Where there are marked bicycle lanes paved to a smooth surface, a person operating a bicycle must use the bike lane and may not ride on the roadway, except in the following situations:
- When overtaking and passing another bicycle, motor scooter, pedestrian, or other vehicle within the bike lane if the overtaking and passing cannot be done safely within the bike lane;
- When preparing for a left turn at an intersection or into an alley, private road, or driveway;
- When reasonably necessary to leave the bike lane to avoid debris or other hazardous condition; or
- When reasonably necessary to leave the bike lane because the bike lane is overlaid with a right turn lane, merge lane, or other marking that breaks the continuity of the bike lane.

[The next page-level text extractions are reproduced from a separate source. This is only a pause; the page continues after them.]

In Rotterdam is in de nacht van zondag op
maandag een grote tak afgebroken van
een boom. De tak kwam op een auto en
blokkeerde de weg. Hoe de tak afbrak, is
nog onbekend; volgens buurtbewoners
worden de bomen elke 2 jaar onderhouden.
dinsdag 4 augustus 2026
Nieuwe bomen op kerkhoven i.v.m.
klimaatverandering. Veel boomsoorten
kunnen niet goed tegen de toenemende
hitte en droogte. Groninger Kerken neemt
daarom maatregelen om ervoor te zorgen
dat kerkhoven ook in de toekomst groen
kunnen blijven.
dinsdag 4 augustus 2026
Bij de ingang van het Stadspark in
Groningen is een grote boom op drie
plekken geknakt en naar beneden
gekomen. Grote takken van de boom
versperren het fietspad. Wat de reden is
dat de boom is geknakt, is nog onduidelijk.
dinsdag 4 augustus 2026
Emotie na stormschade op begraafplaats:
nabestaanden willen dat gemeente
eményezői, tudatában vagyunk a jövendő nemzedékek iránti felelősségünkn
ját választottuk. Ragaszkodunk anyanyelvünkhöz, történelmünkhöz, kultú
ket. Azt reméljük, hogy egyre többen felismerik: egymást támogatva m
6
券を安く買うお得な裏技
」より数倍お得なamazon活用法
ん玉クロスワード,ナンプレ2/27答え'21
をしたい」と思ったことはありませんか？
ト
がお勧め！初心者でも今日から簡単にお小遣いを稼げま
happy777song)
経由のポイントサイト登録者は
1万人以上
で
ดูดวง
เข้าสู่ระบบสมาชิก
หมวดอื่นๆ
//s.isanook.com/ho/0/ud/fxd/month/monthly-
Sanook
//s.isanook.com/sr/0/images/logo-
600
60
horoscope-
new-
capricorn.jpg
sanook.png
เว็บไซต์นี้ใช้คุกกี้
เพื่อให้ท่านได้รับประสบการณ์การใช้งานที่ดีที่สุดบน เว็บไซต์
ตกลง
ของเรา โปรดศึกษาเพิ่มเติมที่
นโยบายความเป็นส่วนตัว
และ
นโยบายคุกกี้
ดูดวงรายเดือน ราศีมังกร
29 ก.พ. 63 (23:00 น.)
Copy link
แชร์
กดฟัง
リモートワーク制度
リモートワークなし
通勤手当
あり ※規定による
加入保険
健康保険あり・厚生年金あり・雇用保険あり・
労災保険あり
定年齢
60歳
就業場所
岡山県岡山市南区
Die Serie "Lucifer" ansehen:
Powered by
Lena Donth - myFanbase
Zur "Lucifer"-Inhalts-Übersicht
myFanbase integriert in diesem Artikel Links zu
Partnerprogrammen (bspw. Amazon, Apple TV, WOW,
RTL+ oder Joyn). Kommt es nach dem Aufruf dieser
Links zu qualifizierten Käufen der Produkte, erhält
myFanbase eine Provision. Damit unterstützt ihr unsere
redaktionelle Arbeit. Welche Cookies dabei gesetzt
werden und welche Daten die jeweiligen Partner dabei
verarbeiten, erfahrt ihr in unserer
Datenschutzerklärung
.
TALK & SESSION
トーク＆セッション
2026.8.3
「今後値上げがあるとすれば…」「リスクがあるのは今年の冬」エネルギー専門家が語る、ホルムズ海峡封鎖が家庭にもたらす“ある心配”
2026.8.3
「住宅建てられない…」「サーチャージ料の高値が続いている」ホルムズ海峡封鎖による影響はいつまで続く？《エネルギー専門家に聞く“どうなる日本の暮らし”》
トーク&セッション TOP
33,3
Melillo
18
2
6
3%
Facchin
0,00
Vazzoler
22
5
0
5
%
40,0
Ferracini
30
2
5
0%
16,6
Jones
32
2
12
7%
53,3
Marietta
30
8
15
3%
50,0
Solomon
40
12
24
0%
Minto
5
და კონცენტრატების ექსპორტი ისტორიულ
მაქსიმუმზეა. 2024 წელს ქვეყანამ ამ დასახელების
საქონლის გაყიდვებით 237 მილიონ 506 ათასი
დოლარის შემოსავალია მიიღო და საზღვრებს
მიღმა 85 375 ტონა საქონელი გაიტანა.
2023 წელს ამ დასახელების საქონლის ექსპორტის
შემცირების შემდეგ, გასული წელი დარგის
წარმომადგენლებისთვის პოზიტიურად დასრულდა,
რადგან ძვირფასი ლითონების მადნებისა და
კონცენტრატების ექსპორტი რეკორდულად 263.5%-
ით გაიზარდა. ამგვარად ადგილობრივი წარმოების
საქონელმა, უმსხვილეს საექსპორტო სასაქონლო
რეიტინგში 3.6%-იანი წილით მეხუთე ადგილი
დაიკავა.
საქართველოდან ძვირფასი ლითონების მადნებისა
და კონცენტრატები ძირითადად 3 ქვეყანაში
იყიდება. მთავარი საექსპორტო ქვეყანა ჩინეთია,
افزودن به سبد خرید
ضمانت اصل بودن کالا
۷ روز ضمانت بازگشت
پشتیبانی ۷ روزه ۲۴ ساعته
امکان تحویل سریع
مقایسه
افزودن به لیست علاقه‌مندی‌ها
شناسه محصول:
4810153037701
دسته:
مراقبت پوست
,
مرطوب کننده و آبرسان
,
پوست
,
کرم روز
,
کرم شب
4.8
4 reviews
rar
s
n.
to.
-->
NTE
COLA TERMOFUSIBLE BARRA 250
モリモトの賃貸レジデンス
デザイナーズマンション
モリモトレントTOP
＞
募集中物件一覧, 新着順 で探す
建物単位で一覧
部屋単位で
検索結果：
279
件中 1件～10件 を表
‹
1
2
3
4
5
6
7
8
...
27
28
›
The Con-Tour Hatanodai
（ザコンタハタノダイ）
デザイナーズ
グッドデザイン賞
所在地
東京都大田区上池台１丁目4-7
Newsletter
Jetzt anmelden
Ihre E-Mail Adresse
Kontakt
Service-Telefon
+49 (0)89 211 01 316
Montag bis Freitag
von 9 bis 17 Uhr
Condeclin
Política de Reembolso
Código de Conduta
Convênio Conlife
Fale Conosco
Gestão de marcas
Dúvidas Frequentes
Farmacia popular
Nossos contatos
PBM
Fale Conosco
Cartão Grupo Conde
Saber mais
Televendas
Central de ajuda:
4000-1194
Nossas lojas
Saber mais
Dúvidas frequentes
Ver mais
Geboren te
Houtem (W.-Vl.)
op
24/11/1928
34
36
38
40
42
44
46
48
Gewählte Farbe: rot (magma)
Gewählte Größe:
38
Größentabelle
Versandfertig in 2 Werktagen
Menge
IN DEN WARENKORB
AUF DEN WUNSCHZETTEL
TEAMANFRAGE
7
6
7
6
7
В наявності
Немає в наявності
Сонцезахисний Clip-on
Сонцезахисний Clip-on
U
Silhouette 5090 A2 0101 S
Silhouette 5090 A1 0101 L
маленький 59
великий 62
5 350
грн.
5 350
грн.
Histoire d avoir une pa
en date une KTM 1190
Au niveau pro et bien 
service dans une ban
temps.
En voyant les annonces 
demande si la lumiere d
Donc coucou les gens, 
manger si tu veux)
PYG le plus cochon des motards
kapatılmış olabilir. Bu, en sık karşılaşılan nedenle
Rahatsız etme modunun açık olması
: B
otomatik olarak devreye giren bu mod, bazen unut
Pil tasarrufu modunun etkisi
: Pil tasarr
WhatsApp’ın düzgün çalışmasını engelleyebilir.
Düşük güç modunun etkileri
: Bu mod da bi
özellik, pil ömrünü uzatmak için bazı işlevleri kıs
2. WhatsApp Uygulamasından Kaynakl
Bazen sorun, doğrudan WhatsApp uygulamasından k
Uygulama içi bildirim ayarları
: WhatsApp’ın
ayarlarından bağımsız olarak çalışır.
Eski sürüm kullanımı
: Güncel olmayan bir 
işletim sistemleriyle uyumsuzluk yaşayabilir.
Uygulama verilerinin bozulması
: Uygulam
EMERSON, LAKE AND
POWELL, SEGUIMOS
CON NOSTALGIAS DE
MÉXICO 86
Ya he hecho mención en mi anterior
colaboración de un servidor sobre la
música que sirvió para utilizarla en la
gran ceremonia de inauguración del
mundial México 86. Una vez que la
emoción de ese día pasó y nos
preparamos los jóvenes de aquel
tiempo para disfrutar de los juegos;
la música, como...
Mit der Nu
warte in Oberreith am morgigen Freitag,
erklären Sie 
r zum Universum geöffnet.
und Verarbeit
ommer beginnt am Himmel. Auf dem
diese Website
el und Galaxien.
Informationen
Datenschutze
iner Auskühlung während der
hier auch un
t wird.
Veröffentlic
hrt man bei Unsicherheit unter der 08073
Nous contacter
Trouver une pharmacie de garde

- By law, all bicycles must be equipped with brakes capable of stopping from a speed of 10 miles per hour within 15 feet on dry, level, clean pavement.
- If operated in low visibility conditions, bicycles must also be equipped with a white beam headlight visible at a distance of 500 feet, and a red rear reflector visible at a distance of 600 feet if night time or during unfavorable visibility conditions. Alternately, a bicyclist may be equipped with a functioning lamp that acts as a reflector and emits a red light or a flashing amber light visible from a distance of 500 feet to the rear instead of, or in addition to the red reflector above.
- A bicycle or motor scooter may be equipped with a bell or other audible device, but not a siren or whistle.
- Any rider under the age of 16 must also wear a helmet that meets or exceeds the standards of the American National Standards Institute, the Snell Memorial Foundation, or the American Society for Testing and Materials.